Владислав Глинка - Судьба дворцового гренадера
Похрапывает немец, охает на толчках барыня, велит горничной кутать колени, шепчутся молодые люди про какую-то Алину… Бегут за окном снежные поля. Вот верстовой столб проехали. Мелкой рысцой трусят почтовые лошади. Где четверику ямских кляч быстро везти такую махину, да еще на колесах? На полозья не додумались поставить. Верно, с тех государств образец берут, где зимы не бывает?.. Хотя расписание на станциях вывешено, но за двое суток уже на три перегона от него отстали. Дует по ногам откуда-то. Хорошо, что Анюта чулки теплые заставила взять, а вон горничная, бедная, все норовит под себя ноги поджать. И каково кондуктору на запятках!
Под праздник доехали до Любани. Люди рождество встречают с семьями, а они шестеро на станции за самоваром. И проезжих, кроме них, ни души.
Сложились, что у кого было, на ужин. Один немец спал на диване, ихнее рождество давно миновало. Смотрительница принесла жареного гуся и сладкий пирог, смотритель — два графинчика настойки. Хоть согрелись и кондуктора славно угостили.
18
На рассвете выехали. Опять дремали и мерзли. В Петербург въехали в сумерках. Иванов соскочил у Мойки и побежал домой.
Войдя во двор, поднял глаза. Свет во всех четырех окошках — значит, и Маша не спит. Первая с ней и Анютой разлука, да на целых три месяца. И отписал всего один раз. Дошло ли?
Дверь заперта на крюк. Постучал по-своему, как возвращаясь из роты: раз — два, раз — два. И сразу за дверью крик Лизаветы:
— Анна Яковлевна! Александр Иванович жалуют!
Откинут крюк, распахнута дверь, вступил в кухню и едва опустил чемодан на пол, как разом на шее повисла Анюта, к коленям припала, охватив их, Машенька и в плечо целует Лизавета.
— Остудитесь все, я с холоду!
— Грей обед скорей, Лиза.
— Нет, Анютушка, я допрежь всего в баню. Грязен с дороги.

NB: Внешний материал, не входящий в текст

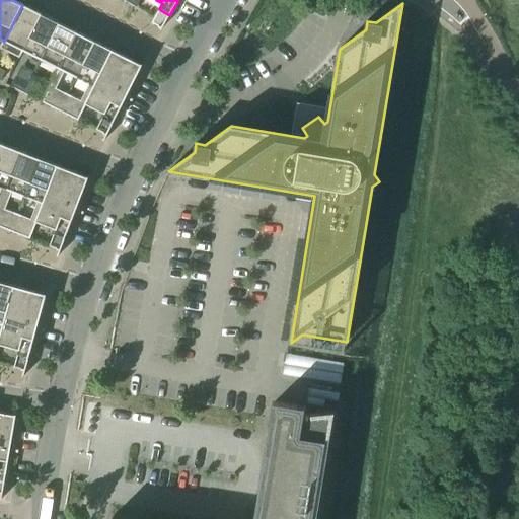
[(0,48),(19,58),(23,51),(22,51),(41,14),(22,5),(4,42),(3,41),(0,47),(0,48)]
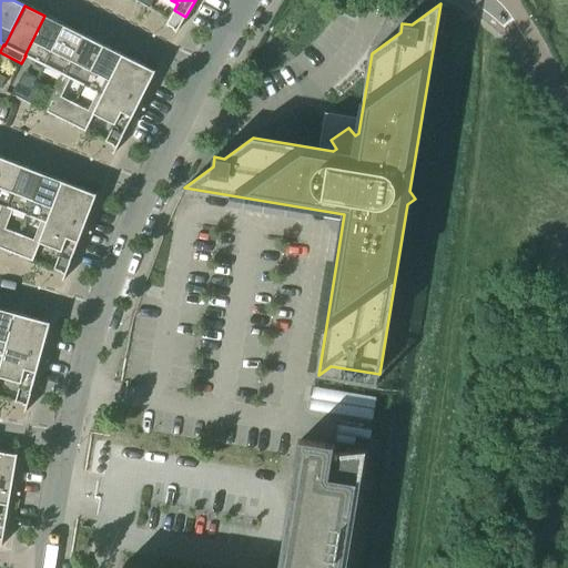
[(174,10),(169,20),(165,26),(175,31),(176,32),(185,17),(174,10)]
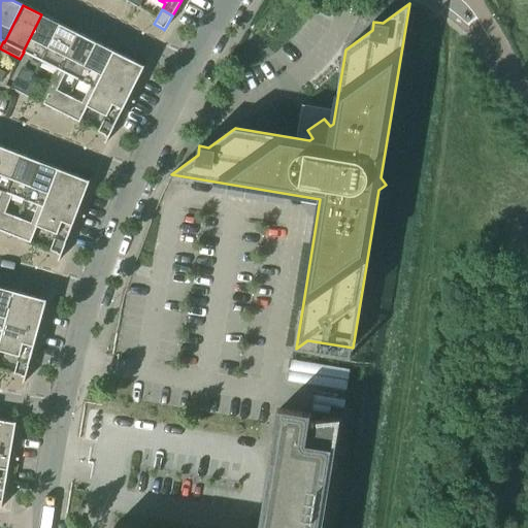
[(23,52),(24,52),(41,61),(60,24),(41,14),(23,52)]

— Какие же бани на рождество? Все празднуют. Придется тебя дома в корыте, как Машу, вымыть. Затопляй печку, Лиза. Ставь большой котел, буду хозяина мыть, хотя, может, грех в рождество тем заниматься!.. Но скорей скажи, во владение тебя ввели?
— Ввели. Ужо все перескажу. А ты из чемодана Маше зайку на колесах достань. Живой не дался, хоть такого привез.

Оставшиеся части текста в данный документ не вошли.